** BEGIN Material supplied **
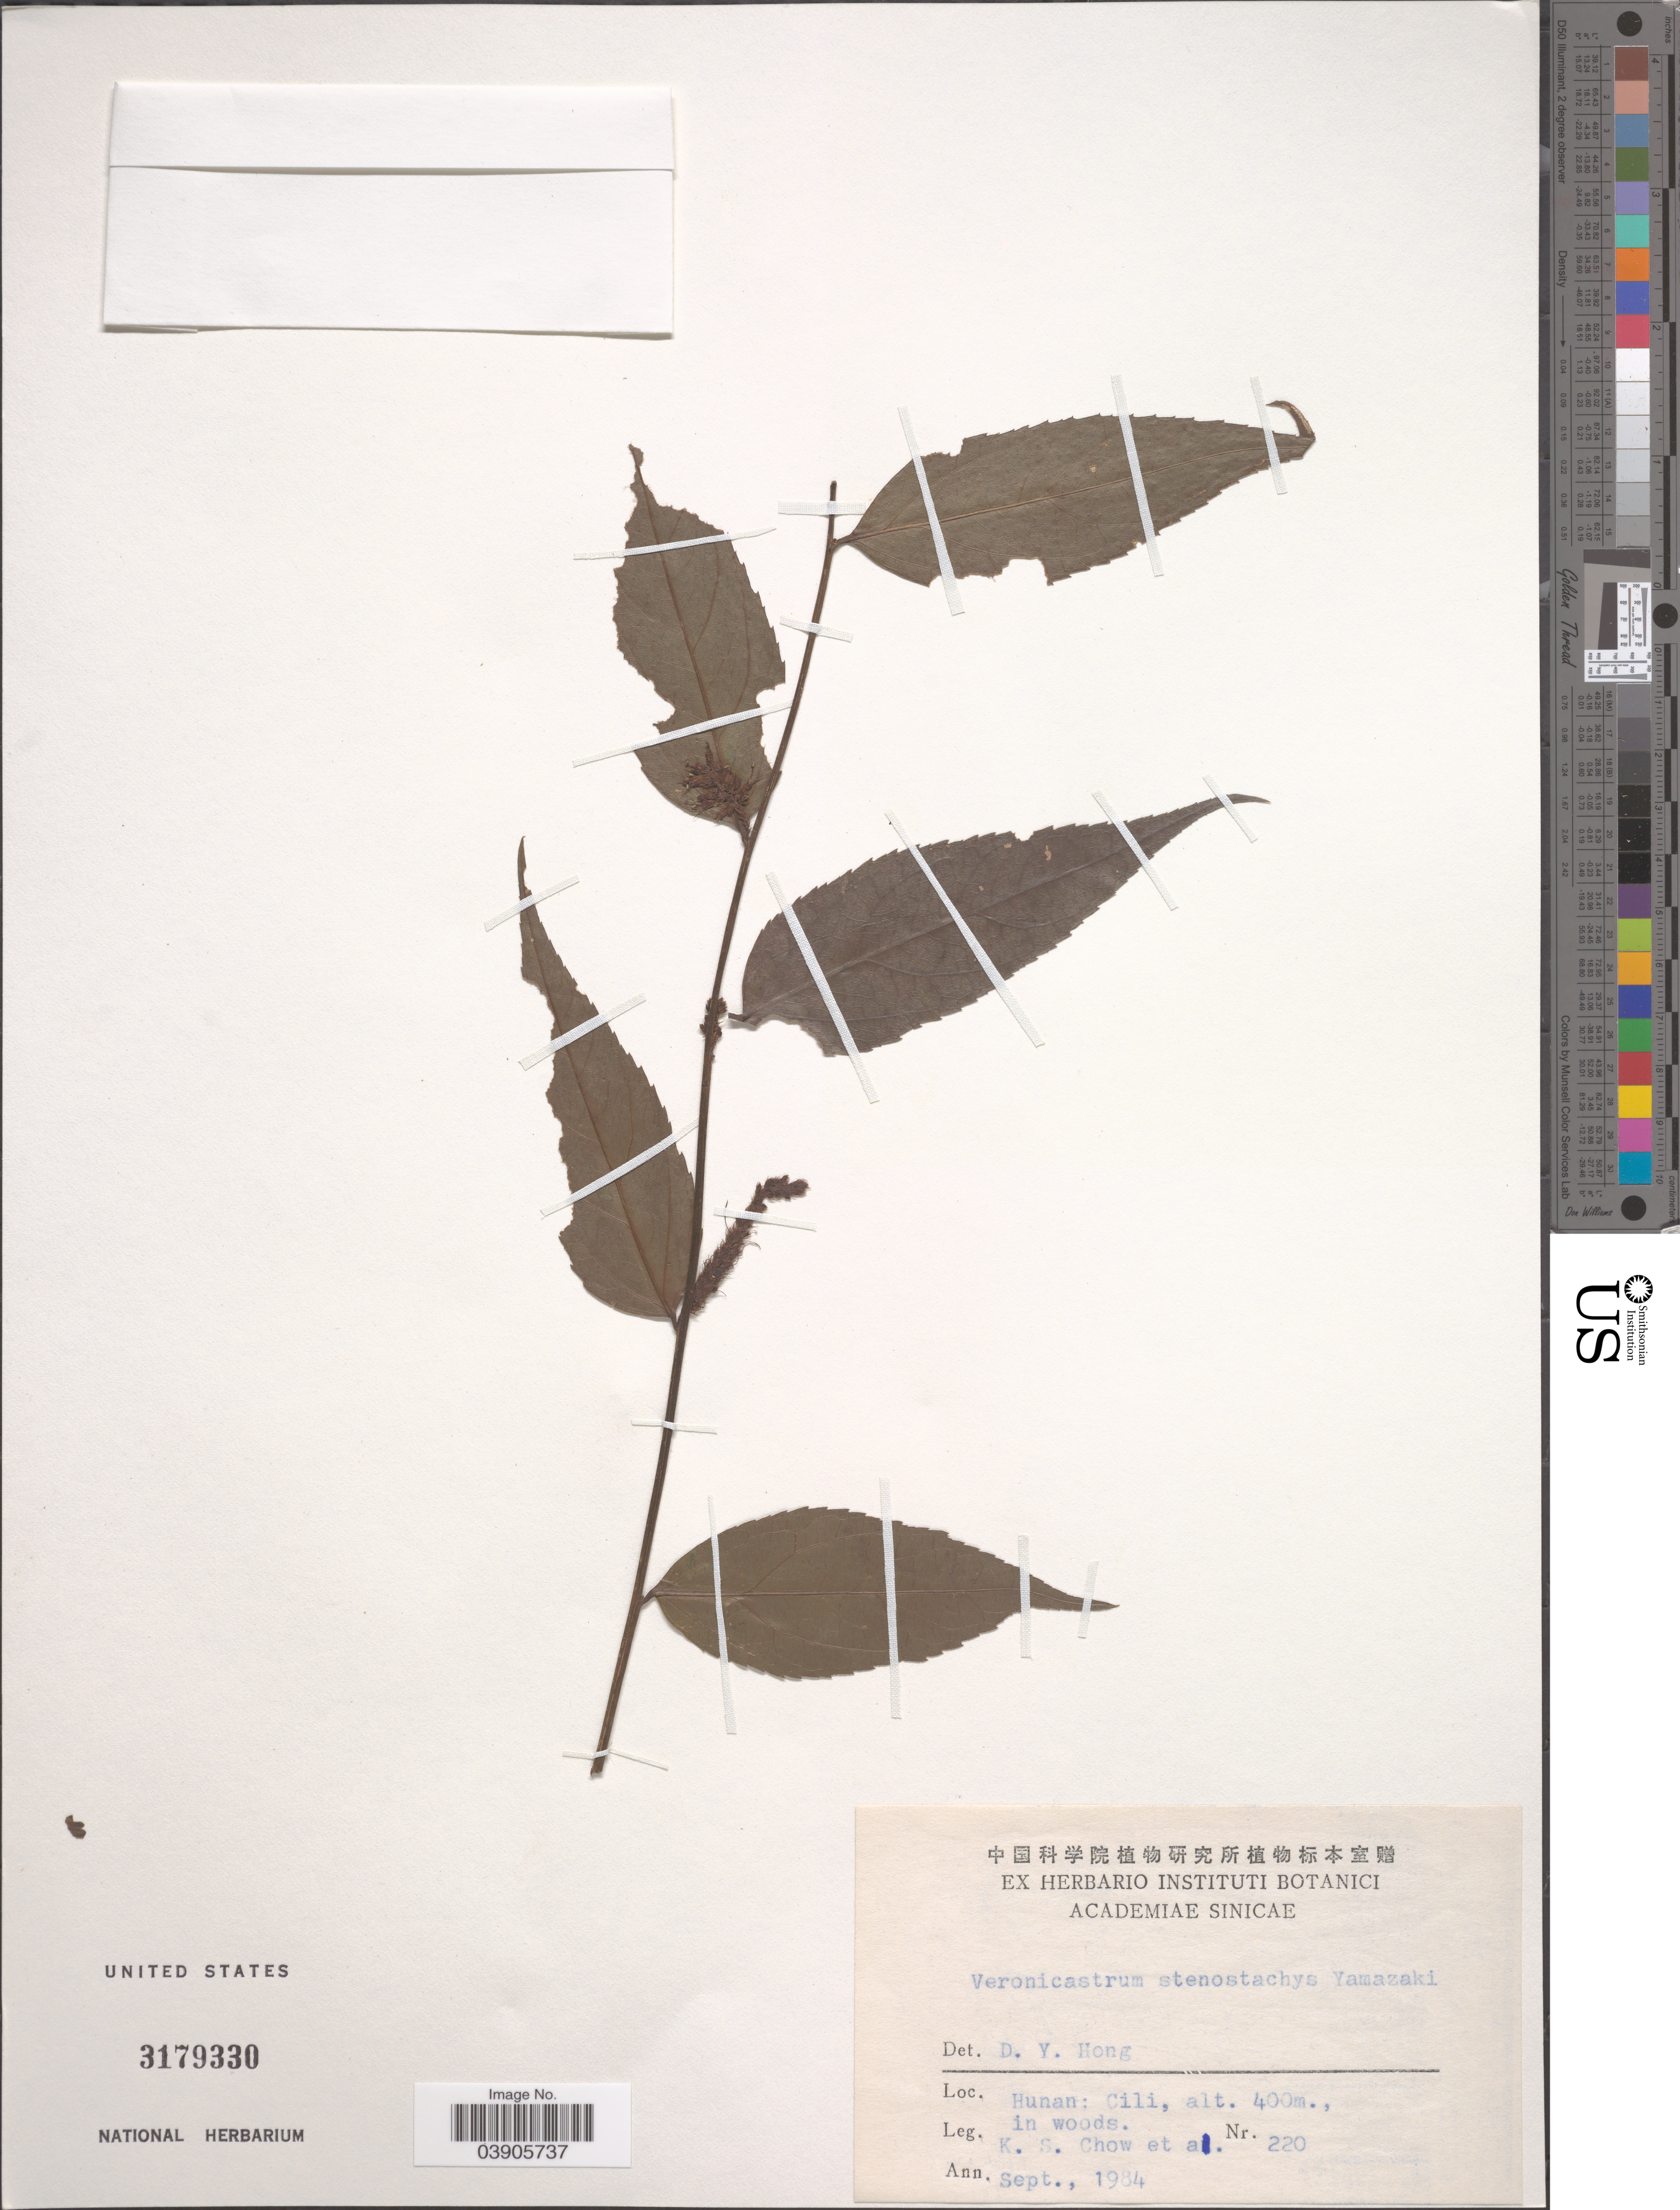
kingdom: Plantae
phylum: Tracheophyta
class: Magnoliopsida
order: Lamiales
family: Plantaginaceae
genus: Veronicastrum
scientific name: Veronicastrum stenostachyum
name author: (Hemsl.) T. Yamaz.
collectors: K. S. Chow & et al.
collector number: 220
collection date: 1984-09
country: China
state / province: Hunan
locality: Cili.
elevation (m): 400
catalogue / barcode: US 3179330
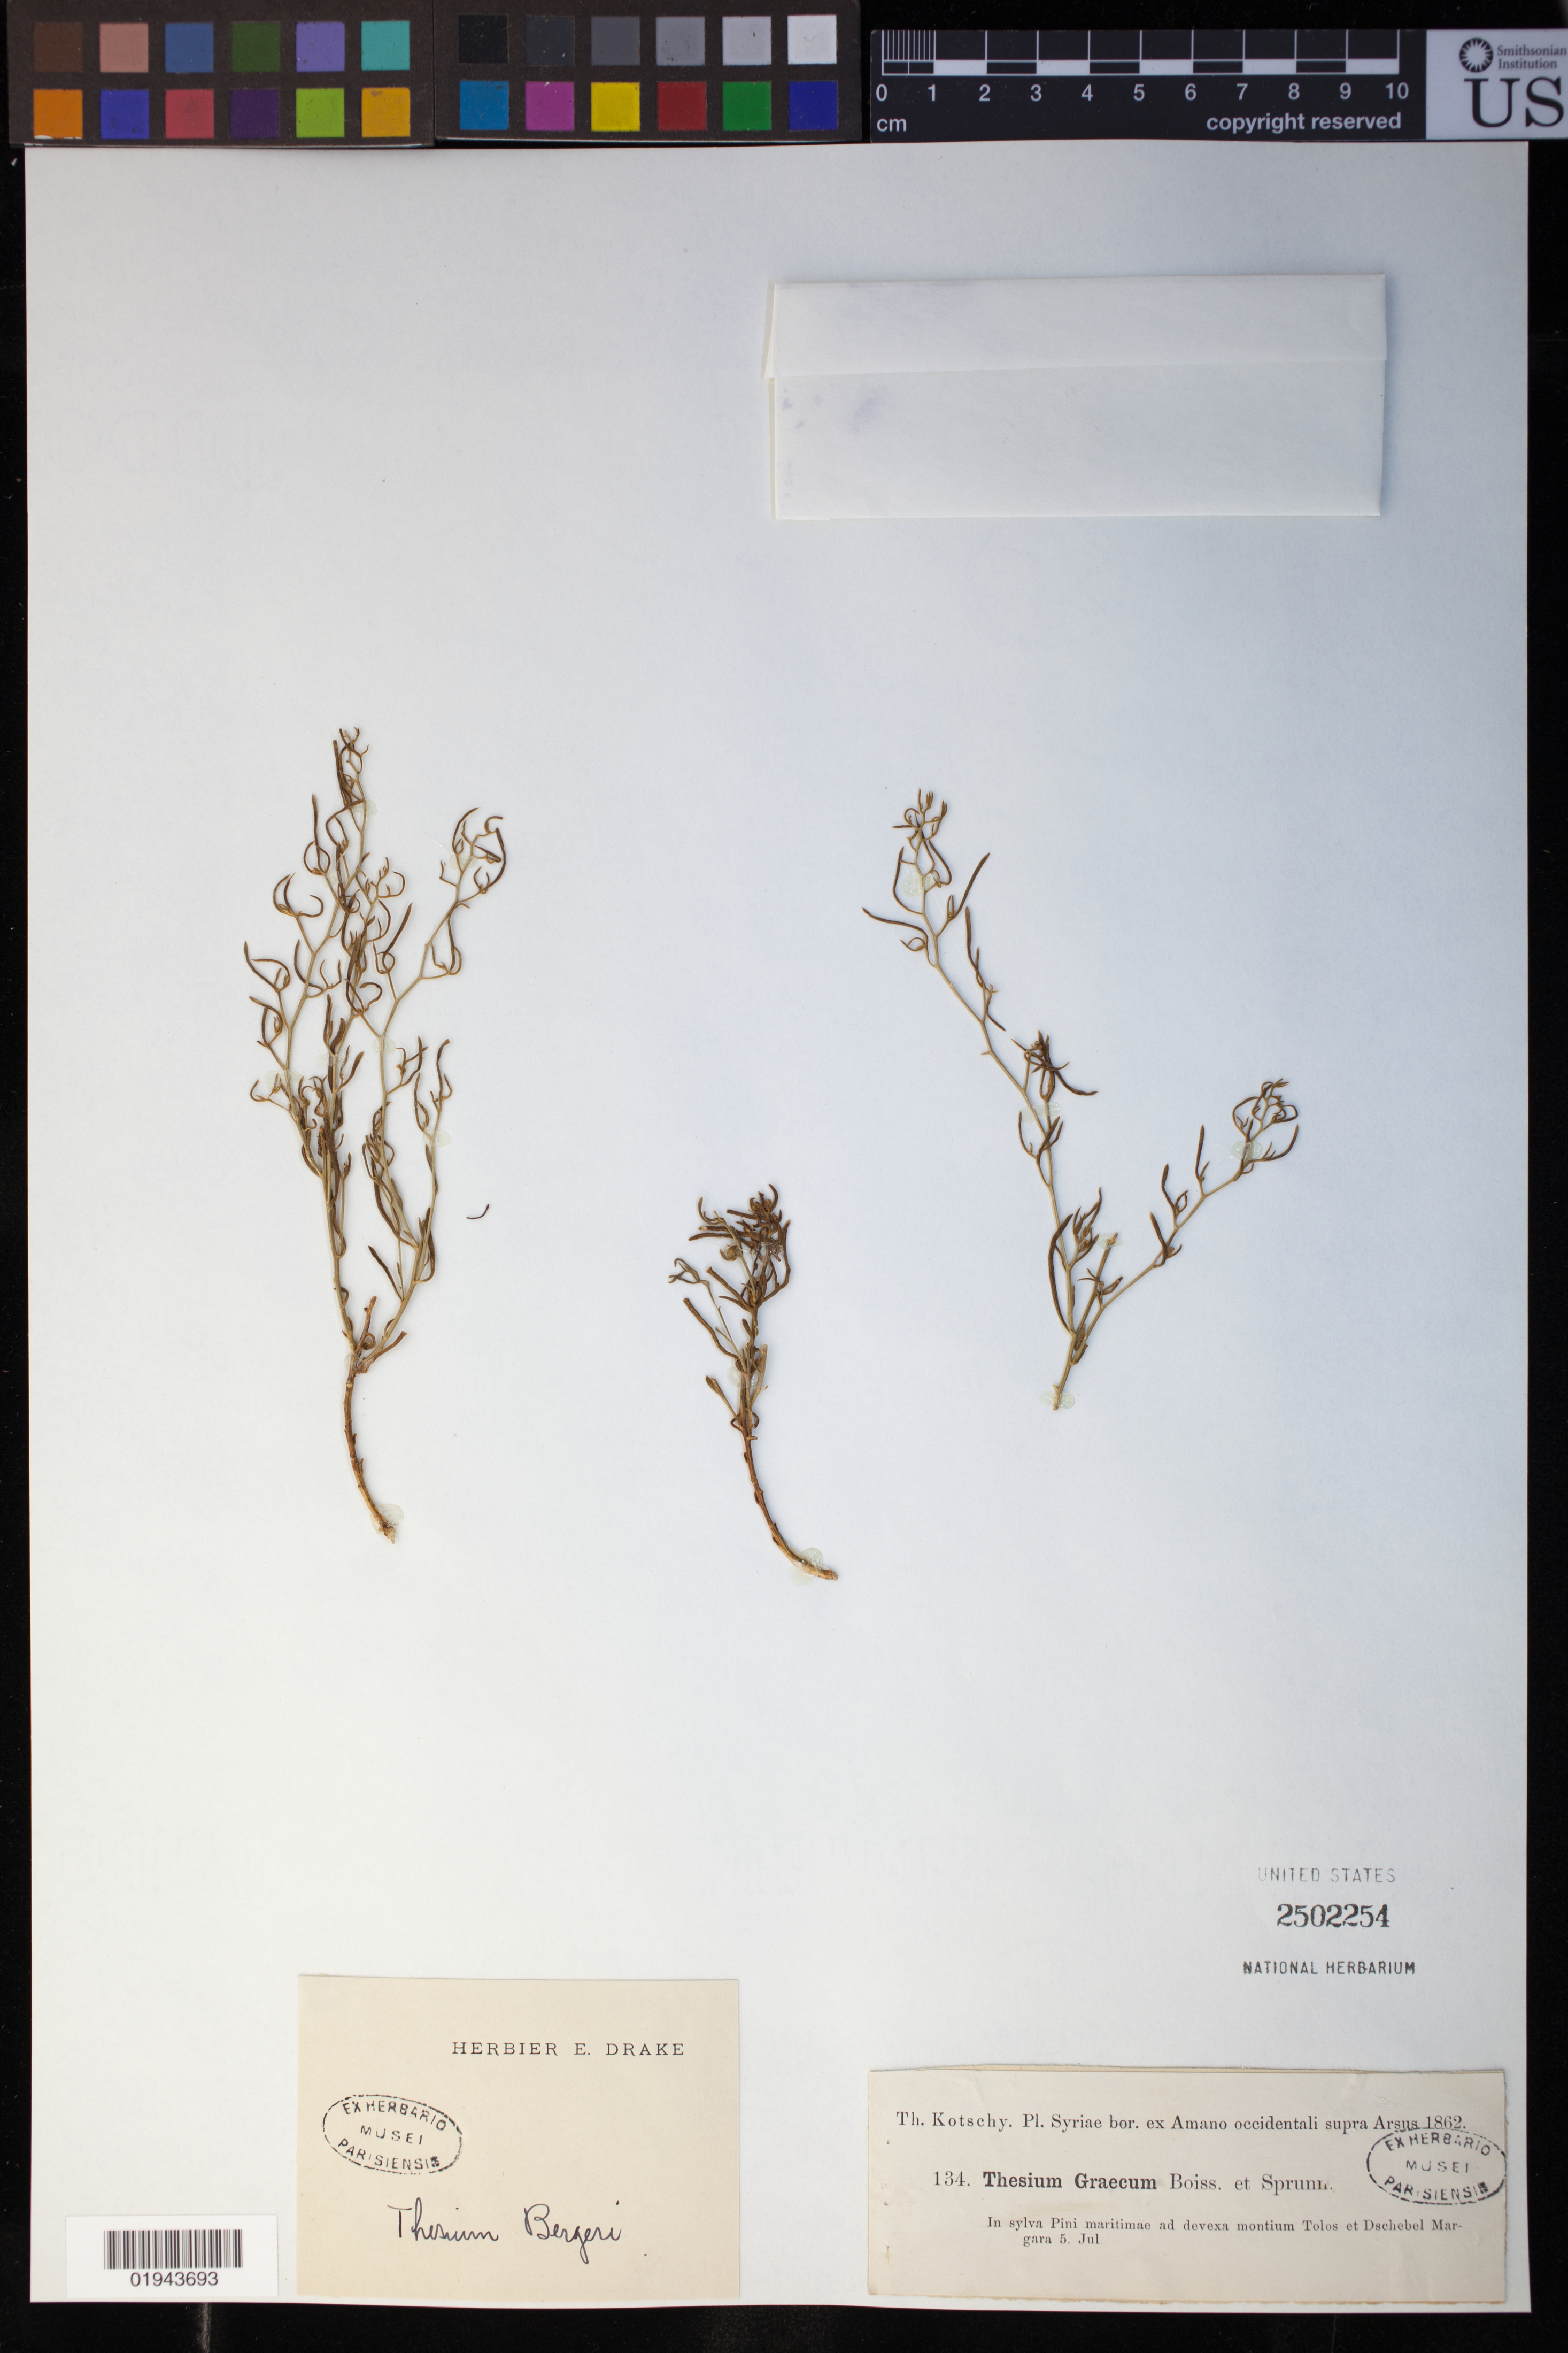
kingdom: Plantae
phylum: Tracheophyta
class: Magnoliopsida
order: Santalales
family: Thesiaceae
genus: Thesium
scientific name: Thesium bergeri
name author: Zucc.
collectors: K. G. Kotschy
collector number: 134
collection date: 1862-07-05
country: Turkey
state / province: Hatay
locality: In sylva Pini maritimae ad devexa montium Tolos et Dschebel Margara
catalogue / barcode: US 2502254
** END Material supplied **
* _Direction_: Rewrite both entries, replacing "locality" with "collection site" wherever it occurs and keeping everything else unchanged. Leave out the pictures.

* _Answer below_:
kingdom: Plantae
phylum: Tracheophyta
class: Magnoliopsida
order: Lamiales
family: Plantaginaceae
genus: Veronicastrum
scientific name: Veronicastrum stenostachyum
name author: (Hemsl.) T. Yamaz.
collectors: K. S. Chow & et al.
collector number: 220
collection date: 1984-09
country: China
state / province: Hunan
collection site: Cili.
elevation (m): 400
catalogue / barcode: US 3179330
kingdom: Plantae
phylum: Tracheophyta
class: Magnoliopsida
order: Santalales
family: Thesiaceae
genus: Thesium
scientific name: Thesium bergeri
name author: Zucc.
collectors: K. G. Kotschy
collector number: 134
collection date: 1862-07-05
country: Turkey
state / province: Hatay
collection site: In sylva Pini maritimae ad devexa montium Tolos et Dschebel Margara
catalogue / barcode: US 2502254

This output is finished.